This week, “CBS Evening News with Katie Couric” has its final shot at winning the objectivity competition.
This story deals with the recent incident in which a tear in the metal of a Boeing 737 opened up during a Southwest Airlines flight and the reactions by the Federal Aviation Administration (FAA), Boeing, and Southwest. Anchor Katie Couric begins this report by reminding the viewer of the events of Southwest flight 812. She speaks of how the FAA will be conducting more stringent checks on 737s. Southwest is currently inspecting its fleet of 737s and has found cracks in three other planes, while “57 of the 79 grounded have passed inspection.” Reporter Don Teague then takes over the report. Teague begins his portion by giving a harrowing account of the tear in the fuselage of Flight 812. He speaks of how the passengers heard what sounded like a “gunshot” and then had to make use of the plane’s oxygen masks. Teague makes note of how the pilots had to dive from 36,000 feet to a more steady elevation of 11,000 feet in a matter of four minutes and thirty seconds. The altitude caused two people to faint. Teague then speaks of why the flight may have experienced this tear. He talks about “metal fatigue” in the lap joints of planes with more than 30,000 takeoffs and landings. The fatigue is caused by the constant changes in air pressure. Teague closes his report by mentioning past Southwest plane failures and commenting on how Boeing and Southwest will continue testing to avoid further problems.

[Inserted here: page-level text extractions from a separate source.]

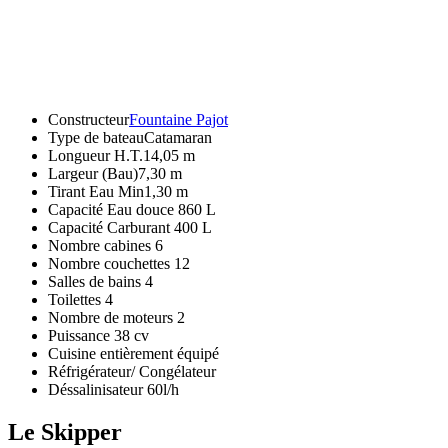
Constructeur
Fountaine Pajot
Type de bateauCatamaran
Longueur H.T.14,05 m
Largeur (Bau)7,30 m
Tirant Eau Min1,30 m
Capacité Eau douce 860 L
Capacité Carburant 400 L
Nombre cabines 6
Nombre couchettes 12
Salles de bains 4
Toilettes 4
Nombre de moteurs 2
Puissance 38 cv
Cuisine entièrement équipé
Réfrigérateur/ Congélateur
Déssalinisateur 60l/h
Le Skipper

Couric and Teague keep this report fairly objective. Nowhere do they place blame or even speculate as to why this event happened, beyond the scientific explanation. This stance is a welcome change to the usually polarizing placements of culpability. Couric points out that the FAA mandated the inspections and that Southwest and Boeing have been more than willing to comply. It is good to see that the structure in place is working. Teague reports mainly straight facts, with very little opinion or any coloring. He does include some sound bites from experts and transportation officials on why the hole was formed and also interviews one of the passengers, but beyond those doses of outside influence, Teague provides a crystal clear description of why the incident happened and how the pilots reacted. My only criticism would be that the main focus is on Southwest, yet Boeing is the company that made the plane. I feel that they should be receiving equal scrutiny. However, Southwest grounding flights makes for a better story.

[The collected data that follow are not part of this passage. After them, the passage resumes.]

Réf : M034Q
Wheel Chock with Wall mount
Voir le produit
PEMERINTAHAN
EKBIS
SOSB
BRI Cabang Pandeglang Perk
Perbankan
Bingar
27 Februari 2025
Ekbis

This report is about how the Obama administration has changed its mind on where 9/11 mastermind Khalid Sheikh Mohammed and four other detainees will be tried. Couric begins the story by saying that “a lot of people thought it was a bad idea” to hold trials of the five terrorists in New York City. She mentions how security could have cost over one billion dollars. Couric sends the report off to justice correspondent Bob Orr with the statement that the Obama administration has decided to hold the court proceedings in Guantanamo Bay, Cuba, with a military tribunal. Orr starts by saying that Attorney General Eric Holder is the person most displeased by this decision. A sound bite of Holder expressing his discontent follows. Orr then mentions how Congress, “bowing to public pressure,” barred transfer of the prisoners to the United States. The impact this decision has on families of 9/11 victims is then mentioned. Next, Orr focuses on how Mohammed has been treated while at Guantanamo Bay. A graphic of waterboarding is shown along with statistics about how many times Mohammed went through this process. The report ends with Orr mentioning how Mohammed has expressed a desire for the death penalty in the past. No word on whether or not the tribunal will seek the death penalty has been given.

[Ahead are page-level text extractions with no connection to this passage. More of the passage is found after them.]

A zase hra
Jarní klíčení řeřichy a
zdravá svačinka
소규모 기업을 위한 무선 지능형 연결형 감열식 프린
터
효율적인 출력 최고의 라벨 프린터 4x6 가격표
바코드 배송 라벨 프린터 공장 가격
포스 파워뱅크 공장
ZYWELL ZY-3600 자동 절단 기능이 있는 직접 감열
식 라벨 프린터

There is a striking amount of bias in this report. First, the comment about a “lot of people” thinking the location of the trials to be a bad idea somewhat underplays the drama that took place when Holder announced the plans to try Mohammed in New York. This statement seems to be CBS wishing to sweep that unsavory tidbit under the rug in order to push out a more favorable look for the Obama administration. Second, the graphic about waterboarding is totally irrelevant to the story. This report deals with a trial of confessed terrorists, not with the legitimacy of torture as an interrogation technique or even the question of whether or not waterboarding is torture. That segment is meant to distract from the White House’s policy switch and stir emotions which are not connected to the matter at hand. On the good side of things, Orr does mention why Mohammed wants to be put to death: in order to be a martyr for Al Qaeda. Hopefully, the tribunal realizes this and will give appropriate punishment. I found balance in the report when Orr includes the fact that this reversal almost cements the continuation of operations at Guantanamo Bay, further hindering (or negating) President Obama’s promise to close down the detention facility.